▶ [REQUIRED ACTION]: Go through the records, and copy each line in which the string "pancreatic" is present.

[Stored data]
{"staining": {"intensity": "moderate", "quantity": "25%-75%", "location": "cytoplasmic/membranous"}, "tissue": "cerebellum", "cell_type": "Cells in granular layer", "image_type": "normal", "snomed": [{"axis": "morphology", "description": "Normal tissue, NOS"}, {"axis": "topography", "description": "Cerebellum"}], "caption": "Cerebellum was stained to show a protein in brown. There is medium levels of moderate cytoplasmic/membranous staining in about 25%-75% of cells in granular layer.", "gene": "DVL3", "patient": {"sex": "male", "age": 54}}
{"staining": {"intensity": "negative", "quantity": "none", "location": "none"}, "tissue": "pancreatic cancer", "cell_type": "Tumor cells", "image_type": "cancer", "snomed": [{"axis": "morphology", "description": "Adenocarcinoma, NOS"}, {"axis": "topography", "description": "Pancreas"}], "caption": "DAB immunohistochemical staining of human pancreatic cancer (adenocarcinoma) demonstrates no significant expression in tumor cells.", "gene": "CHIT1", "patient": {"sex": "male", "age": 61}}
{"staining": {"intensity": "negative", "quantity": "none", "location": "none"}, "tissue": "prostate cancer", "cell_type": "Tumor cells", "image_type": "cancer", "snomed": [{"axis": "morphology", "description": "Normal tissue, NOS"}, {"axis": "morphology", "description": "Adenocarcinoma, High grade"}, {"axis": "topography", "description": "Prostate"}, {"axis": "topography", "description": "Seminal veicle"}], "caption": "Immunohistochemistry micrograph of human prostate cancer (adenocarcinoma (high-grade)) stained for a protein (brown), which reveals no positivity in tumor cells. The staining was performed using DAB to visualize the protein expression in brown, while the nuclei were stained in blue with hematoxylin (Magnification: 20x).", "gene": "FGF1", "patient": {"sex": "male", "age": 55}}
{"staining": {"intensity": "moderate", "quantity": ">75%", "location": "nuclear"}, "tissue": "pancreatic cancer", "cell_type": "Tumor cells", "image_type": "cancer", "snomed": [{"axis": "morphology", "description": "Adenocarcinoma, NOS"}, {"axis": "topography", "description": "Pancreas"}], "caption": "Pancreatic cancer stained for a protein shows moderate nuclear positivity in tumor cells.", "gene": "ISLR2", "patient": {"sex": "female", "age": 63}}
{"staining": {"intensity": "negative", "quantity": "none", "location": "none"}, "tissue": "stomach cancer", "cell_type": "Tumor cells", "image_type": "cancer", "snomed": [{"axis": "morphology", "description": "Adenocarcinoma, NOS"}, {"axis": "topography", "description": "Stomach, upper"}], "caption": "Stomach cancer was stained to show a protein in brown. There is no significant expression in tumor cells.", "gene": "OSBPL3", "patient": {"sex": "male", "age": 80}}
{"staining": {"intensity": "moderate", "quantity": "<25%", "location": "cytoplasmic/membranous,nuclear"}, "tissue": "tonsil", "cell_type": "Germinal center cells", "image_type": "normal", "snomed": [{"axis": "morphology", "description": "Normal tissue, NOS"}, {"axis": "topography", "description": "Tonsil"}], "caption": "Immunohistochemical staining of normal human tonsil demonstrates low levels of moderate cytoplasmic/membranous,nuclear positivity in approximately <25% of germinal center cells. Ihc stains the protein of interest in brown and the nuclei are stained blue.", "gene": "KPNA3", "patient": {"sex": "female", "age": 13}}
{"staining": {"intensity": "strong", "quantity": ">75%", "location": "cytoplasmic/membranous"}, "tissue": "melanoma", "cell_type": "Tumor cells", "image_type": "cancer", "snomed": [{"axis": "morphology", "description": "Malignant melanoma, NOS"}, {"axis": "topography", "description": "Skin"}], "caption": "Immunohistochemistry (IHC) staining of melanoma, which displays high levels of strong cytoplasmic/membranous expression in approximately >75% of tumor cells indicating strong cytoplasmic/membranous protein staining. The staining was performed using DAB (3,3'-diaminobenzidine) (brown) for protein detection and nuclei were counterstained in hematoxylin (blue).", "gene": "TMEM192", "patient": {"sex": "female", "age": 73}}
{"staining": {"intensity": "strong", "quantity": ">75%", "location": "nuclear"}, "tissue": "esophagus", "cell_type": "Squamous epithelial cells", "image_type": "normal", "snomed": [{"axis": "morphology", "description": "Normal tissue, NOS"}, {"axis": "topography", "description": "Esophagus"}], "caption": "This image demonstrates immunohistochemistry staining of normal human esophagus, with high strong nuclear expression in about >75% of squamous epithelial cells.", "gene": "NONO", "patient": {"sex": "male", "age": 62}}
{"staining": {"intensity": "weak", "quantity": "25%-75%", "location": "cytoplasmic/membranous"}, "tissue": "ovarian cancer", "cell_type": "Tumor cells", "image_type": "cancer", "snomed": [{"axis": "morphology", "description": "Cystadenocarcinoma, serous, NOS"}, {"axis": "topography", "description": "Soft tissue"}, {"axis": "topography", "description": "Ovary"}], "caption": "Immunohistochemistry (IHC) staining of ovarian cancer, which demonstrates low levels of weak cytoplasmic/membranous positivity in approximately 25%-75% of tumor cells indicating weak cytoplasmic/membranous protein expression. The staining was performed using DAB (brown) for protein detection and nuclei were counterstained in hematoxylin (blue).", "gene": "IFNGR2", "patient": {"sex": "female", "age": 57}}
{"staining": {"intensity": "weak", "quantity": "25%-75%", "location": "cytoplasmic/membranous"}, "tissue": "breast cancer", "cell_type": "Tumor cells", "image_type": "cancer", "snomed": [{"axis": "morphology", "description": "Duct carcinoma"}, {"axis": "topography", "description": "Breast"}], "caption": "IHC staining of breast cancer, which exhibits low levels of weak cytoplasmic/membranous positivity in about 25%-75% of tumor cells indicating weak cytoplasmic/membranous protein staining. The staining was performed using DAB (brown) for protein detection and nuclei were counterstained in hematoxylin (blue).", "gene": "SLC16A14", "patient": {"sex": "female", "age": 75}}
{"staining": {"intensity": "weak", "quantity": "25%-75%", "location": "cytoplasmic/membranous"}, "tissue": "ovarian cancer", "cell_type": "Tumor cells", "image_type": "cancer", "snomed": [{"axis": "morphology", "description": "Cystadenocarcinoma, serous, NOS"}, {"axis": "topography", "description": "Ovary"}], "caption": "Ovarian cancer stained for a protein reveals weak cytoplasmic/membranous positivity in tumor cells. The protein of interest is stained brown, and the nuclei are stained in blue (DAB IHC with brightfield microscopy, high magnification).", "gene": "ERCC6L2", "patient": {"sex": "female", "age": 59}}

▶ [WRITTEN RESPONSE]:
{"staining": {"intensity": "negative", "quantity": "none", "location": "none"}, "tissue": "pancreatic cancer", "cell_type": "Tumor cells", "image_type": "cancer", "snomed": [{"axis": "morphology", "description": "Adenocarcinoma, NOS"}, {"axis": "topography", "description": "Pancreas"}], "caption": "DAB immunohistochemical staining of human pancreatic cancer (adenocarcinoma) demonstrates no significant expression in tumor cells.", "gene": "CHIT1", "patient": {"sex": "male", "age": 61}}
{"staining": {"intensity": "moderate", "quantity": ">75%", "location": "nuclear"}, "tissue": "pancreatic cancer", "cell_type": "Tumor cells", "image_type": "cancer", "snomed": [{"axis": "morphology", "description": "Adenocarcinoma, NOS"}, {"axis": "topography", "description": "Pancreas"}], "caption": "Pancreatic cancer stained for a protein shows moderate nuclear positivity in tumor cells.", "gene": "ISLR2", "patient": {"sex": "female", "age": 63}}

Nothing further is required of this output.